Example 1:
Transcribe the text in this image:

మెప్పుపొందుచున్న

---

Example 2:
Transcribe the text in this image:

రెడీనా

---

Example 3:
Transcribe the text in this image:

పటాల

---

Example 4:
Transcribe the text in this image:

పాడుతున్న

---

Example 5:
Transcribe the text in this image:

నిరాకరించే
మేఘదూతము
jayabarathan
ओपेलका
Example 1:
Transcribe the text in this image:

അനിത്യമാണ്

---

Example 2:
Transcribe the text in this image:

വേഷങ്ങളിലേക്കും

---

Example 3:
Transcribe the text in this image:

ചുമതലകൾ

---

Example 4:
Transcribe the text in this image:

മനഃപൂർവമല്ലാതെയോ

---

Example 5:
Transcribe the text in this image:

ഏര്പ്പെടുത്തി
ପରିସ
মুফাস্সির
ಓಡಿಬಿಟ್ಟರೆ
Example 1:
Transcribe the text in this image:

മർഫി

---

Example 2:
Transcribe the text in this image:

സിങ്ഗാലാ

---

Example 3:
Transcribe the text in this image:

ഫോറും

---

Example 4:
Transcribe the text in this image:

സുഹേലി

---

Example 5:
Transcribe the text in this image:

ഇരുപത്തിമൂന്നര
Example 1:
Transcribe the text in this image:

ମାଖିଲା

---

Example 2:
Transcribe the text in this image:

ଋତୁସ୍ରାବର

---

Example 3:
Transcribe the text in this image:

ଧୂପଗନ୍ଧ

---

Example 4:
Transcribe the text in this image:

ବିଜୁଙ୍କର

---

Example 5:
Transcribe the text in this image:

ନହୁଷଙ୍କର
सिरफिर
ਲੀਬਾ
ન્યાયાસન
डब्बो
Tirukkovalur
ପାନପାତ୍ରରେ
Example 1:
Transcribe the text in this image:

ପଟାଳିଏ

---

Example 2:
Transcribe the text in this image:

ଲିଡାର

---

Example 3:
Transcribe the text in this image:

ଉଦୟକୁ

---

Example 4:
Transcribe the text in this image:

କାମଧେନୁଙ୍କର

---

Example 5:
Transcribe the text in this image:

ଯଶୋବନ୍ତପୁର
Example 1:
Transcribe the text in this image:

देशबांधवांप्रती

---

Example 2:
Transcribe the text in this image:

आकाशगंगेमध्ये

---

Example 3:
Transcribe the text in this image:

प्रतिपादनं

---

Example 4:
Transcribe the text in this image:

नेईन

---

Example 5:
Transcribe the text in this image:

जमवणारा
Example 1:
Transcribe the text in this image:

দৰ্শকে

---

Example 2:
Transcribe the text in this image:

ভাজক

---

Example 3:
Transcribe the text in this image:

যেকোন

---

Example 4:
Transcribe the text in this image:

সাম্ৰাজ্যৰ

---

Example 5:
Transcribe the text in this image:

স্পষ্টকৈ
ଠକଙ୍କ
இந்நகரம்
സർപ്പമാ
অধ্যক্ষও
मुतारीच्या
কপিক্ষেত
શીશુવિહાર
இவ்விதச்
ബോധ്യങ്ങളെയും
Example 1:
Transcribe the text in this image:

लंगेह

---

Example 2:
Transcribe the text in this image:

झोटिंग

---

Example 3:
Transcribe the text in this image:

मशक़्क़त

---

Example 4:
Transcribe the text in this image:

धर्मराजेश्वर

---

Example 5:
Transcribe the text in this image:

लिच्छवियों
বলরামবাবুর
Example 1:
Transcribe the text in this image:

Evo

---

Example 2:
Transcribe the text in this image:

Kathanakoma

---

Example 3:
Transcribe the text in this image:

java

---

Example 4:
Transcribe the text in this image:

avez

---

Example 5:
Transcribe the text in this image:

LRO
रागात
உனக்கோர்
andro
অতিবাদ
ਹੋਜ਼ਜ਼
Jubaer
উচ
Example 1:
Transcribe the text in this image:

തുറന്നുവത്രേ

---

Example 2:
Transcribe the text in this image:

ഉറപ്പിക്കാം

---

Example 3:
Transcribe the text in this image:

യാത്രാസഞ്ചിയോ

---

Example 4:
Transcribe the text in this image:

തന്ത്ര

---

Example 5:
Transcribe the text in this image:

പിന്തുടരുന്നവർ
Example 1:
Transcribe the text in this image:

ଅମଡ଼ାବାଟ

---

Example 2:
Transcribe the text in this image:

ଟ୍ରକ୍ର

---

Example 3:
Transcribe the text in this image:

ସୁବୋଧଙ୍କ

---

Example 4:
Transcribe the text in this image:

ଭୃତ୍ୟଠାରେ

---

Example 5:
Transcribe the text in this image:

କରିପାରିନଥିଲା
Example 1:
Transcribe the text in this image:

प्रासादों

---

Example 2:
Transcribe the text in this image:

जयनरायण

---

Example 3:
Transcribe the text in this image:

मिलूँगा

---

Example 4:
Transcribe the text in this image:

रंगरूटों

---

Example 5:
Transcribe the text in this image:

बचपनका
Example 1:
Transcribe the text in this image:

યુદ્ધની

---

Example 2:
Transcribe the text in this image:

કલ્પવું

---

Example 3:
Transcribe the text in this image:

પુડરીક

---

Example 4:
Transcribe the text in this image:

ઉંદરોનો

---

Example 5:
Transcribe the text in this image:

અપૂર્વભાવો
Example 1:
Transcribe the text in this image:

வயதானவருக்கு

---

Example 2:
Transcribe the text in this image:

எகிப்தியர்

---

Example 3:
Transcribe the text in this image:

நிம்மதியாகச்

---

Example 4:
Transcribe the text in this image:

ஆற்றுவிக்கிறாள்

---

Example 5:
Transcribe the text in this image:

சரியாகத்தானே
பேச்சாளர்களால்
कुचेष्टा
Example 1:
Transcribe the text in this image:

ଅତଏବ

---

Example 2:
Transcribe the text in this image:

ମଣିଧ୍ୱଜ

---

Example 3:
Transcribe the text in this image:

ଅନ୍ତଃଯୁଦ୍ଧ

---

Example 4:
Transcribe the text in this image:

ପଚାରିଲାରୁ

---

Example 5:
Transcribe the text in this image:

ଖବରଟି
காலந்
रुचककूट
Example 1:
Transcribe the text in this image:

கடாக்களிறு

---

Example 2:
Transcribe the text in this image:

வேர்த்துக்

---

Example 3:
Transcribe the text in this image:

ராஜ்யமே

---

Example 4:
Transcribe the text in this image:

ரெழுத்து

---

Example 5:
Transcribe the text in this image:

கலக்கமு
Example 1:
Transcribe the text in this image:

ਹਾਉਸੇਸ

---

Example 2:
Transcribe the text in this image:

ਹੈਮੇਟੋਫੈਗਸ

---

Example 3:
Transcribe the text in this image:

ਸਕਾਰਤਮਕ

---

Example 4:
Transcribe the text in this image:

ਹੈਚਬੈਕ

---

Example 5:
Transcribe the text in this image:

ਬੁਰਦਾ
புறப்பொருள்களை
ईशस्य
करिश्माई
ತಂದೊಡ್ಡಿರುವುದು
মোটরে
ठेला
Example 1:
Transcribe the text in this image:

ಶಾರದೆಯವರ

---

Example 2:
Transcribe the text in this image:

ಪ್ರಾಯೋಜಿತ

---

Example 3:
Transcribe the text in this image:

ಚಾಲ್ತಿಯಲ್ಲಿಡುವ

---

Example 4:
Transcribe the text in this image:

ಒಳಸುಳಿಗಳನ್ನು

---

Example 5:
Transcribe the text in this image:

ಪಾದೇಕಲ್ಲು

Prompt
Could you retype the whole listing above without altering a word?

Task result
Example 1:
Transcribe the text in this image:

మెప్పుపొందుచున్న

---

Example 2:
Transcribe the text in this image:

రెడీనా

---

Example 3:
Transcribe the text in this image:

పటాల

---

Example 4:
Transcribe the text in this image:

పాడుతున్న

---

Example 5:
Transcribe the text in this image:

నిరాకరించే
మేఘదూతము
jayabarathan
ओपेलका
Example 1:
Transcribe the text in this image:

അനിത്യമാണ്

---

Example 2:
Transcribe the text in this image:

വേഷങ്ങളിലേക്കും

---

Example 3:
Transcribe the text in this image:

ചുമതലകൾ

---

Example 4:
Transcribe the text in this image:

മനഃപൂർവമല്ലാതെയോ

---

Example 5:
Transcribe the text in this image:

ഏര്പ്പെടുത്തി
ପରିସ
মুফাস্সির
ಓಡಿಬಿಟ್ಟರೆ
Example 1:
Transcribe the text in this image:

മർഫി

---

Example 2:
Transcribe the text in this image:

സിങ്ഗാലാ

---

Example 3:
Transcribe the text in this image:

ഫോറും

---

Example 4:
Transcribe the text in this image:

സുഹേലി

---

Example 5:
Transcribe the text in this image:

ഇരുപത്തിമൂന്നര
Example 1:
Transcribe the text in this image:

ମାଖିଲା

---

Example 2:
Transcribe the text in this image:

ଋତୁସ୍ରାବର

---

Example 3:
Transcribe the text in this image:

ଧୂପଗନ୍ଧ

---

Example 4:
Transcribe the text in this image:

ବିଜୁଙ୍କର

---

Example 5:
Transcribe the text in this image:

ନହୁଷଙ୍କର
सिरफिर
ਲੀਬਾ
ન્યાયાસન
डब्बो
Tirukkovalur
ପାନପାତ୍ରରେ
Example 1:
Transcribe the text in this image:

ପଟାଳିଏ

---

Example 2:
Transcribe the text in this image:

ଲିଡାର

---

Example 3:
Transcribe the text in this image:

ଉଦୟକୁ

---

Example 4:
Transcribe the text in this image:

କାମଧେନୁଙ୍କର

---

Example 5:
Transcribe the text in this image:

ଯଶୋବନ୍ତପୁର
Example 1:
Transcribe the text in this image:

देशबांधवांप्रती

---

Example 2:
Transcribe the text in this image:

आकाशगंगेमध्ये

---

Example 3:
Transcribe the text in this image:

प्रतिपादनं

---

Example 4:
Transcribe the text in this image:

नेईन

---

Example 5:
Transcribe the text in this image:

जमवणारा
Example 1:
Transcribe the text in this image:

দৰ্শকে

---

Example 2:
Transcribe the text in this image:

ভাজক

---

Example 3:
Transcribe the text in this image:

যেকোন

---

Example 4:
Transcribe the text in this image:

সাম্ৰাজ্যৰ

---

Example 5:
Transcribe the text in this image:

স্পষ্টকৈ
ଠକଙ୍କ
இந்நகரம்
സർപ്പമാ
অধ্যক্ষও
मुतारीच्या
কপিক্ষেত
શીશુવિહાર
இவ்விதச்
ബോധ്യങ്ങളെയും
Example 1:
Transcribe the text in this image:

लंगेह

---

Example 2:
Transcribe the text in this image:

झोटिंग

---

Example 3:
Transcribe the text in this image:

मशक़्क़त

---

Example 4:
Transcribe the text in this image:

धर्मराजेश्वर

---

Example 5:
Transcribe the text in this image:

लिच्छवियों
বলরামবাবুর
Example 1:
Transcribe the text in this image:

Evo

---

Example 2:
Transcribe the text in this image:

Kathanakoma

---

Example 3:
Transcribe the text in this image:

java

---

Example 4:
Transcribe the text in this image:

avez

---

Example 5:
Transcribe the text in this image:

LRO
रागात
உனக்கோர்
andro
অতিবাদ
ਹੋਜ਼ਜ਼
Jubaer
উচ
Example 1:
Transcribe the text in this image:

തുറന്നുവത്രേ

---

Example 2:
Transcribe the text in this image:

ഉറപ്പിക്കാം

---

Example 3:
Transcribe the text in this image:

യാത്രാസഞ്ചിയോ

---

Example 4:
Transcribe the text in this image:

തന്ത്ര

---

Example 5:
Transcribe the text in this image:

പിന്തുടരുന്നവർ
Example 1:
Transcribe the text in this image:

ଅମଡ଼ାବାଟ

---

Example 2:
Transcribe the text in this image:

ଟ୍ରକ୍ର

---

Example 3:
Transcribe the text in this image:

ସୁବୋଧଙ୍କ

---

Example 4:
Transcribe the text in this image:

ଭୃତ୍ୟଠାରେ

---

Example 5:
Transcribe the text in this image:

କରିପାରିନଥିଲା
Example 1:
Transcribe the text in this image:

प्रासादों

---

Example 2:
Transcribe the text in this image:

जयनरायण

---

Example 3:
Transcribe the text in this image:

मिलूँगा

---

Example 4:
Transcribe the text in this image:

रंगरूटों

---

Example 5:
Transcribe the text in this image:

बचपनका
Example 1:
Transcribe the text in this image:

યુદ્ધની

---

Example 2:
Transcribe the text in this image:

કલ્પવું

---

Example 3:
Transcribe the text in this image:

પુડરીક

---

Example 4:
Transcribe the text in this image:

ઉંદરોનો

---

Example 5:
Transcribe the text in this image:

અપૂર્વભાવો
Example 1:
Transcribe the text in this image:

வயதானவருக்கு

---

Example 2:
Transcribe the text in this image:

எகிப்தியர்

---

Example 3:
Transcribe the text in this image:

நிம்மதியாகச்

---

Example 4:
Transcribe the text in this image:

ஆற்றுவிக்கிறாள்

---

Example 5:
Transcribe the text in this image:

சரியாகத்தானே
பேச்சாளர்களால்
कुचेष्टा
Example 1:
Transcribe the text in this image:

ଅତଏବ

---

Example 2:
Transcribe the text in this image:

ମଣିଧ୍ୱଜ

---

Example 3:
Transcribe the text in this image:

ଅନ୍ତଃଯୁଦ୍ଧ

---

Example 4:
Transcribe the text in this image:

ପଚାରିଲାରୁ

---

Example 5:
Transcribe the text in this image:

ଖବରଟି
காலந்
रुचककूट
Example 1:
Transcribe the text in this image:

கடாக்களிறு

---

Example 2:
Transcribe the text in this image:

வேர்த்துக்

---

Example 3:
Transcribe the text in this image:

ராஜ்யமே

---

Example 4:
Transcribe the text in this image:

ரெழுத்து

---

Example 5:
Transcribe the text in this image:

கலக்கமு
Example 1:
Transcribe the text in this image:

ਹਾਉਸੇਸ

---

Example 2:
Transcribe the text in this image:

ਹੈਮੇਟੋਫੈਗਸ

---

Example 3:
Transcribe the text in this image:

ਸਕਾਰਤਮਕ

---

Example 4:
Transcribe the text in this image:

ਹੈਚਬੈਕ

---

Example 5:
Transcribe the text in this image:

ਬੁਰਦਾ
புறப்பொருள்களை
ईशस्य
करिश्माई
ತಂದೊಡ್ಡಿರುವುದು
মোটরে
ठेला
Example 1:
Transcribe the text in this image:

ಶಾರದೆಯವರ

---

Example 2:
Transcribe the text in this image:

ಪ್ರಾಯೋಜಿತ

---

Example 3:
Transcribe the text in this image:

ಚಾಲ್ತಿಯಲ್ಲಿಡುವ

---

Example 4:
Transcribe the text in this image:

ಒಳಸುಳಿಗಳನ್ನು

---

Example 5:
Transcribe the text in this image:

ಪಾದೇಕಲ್ಲು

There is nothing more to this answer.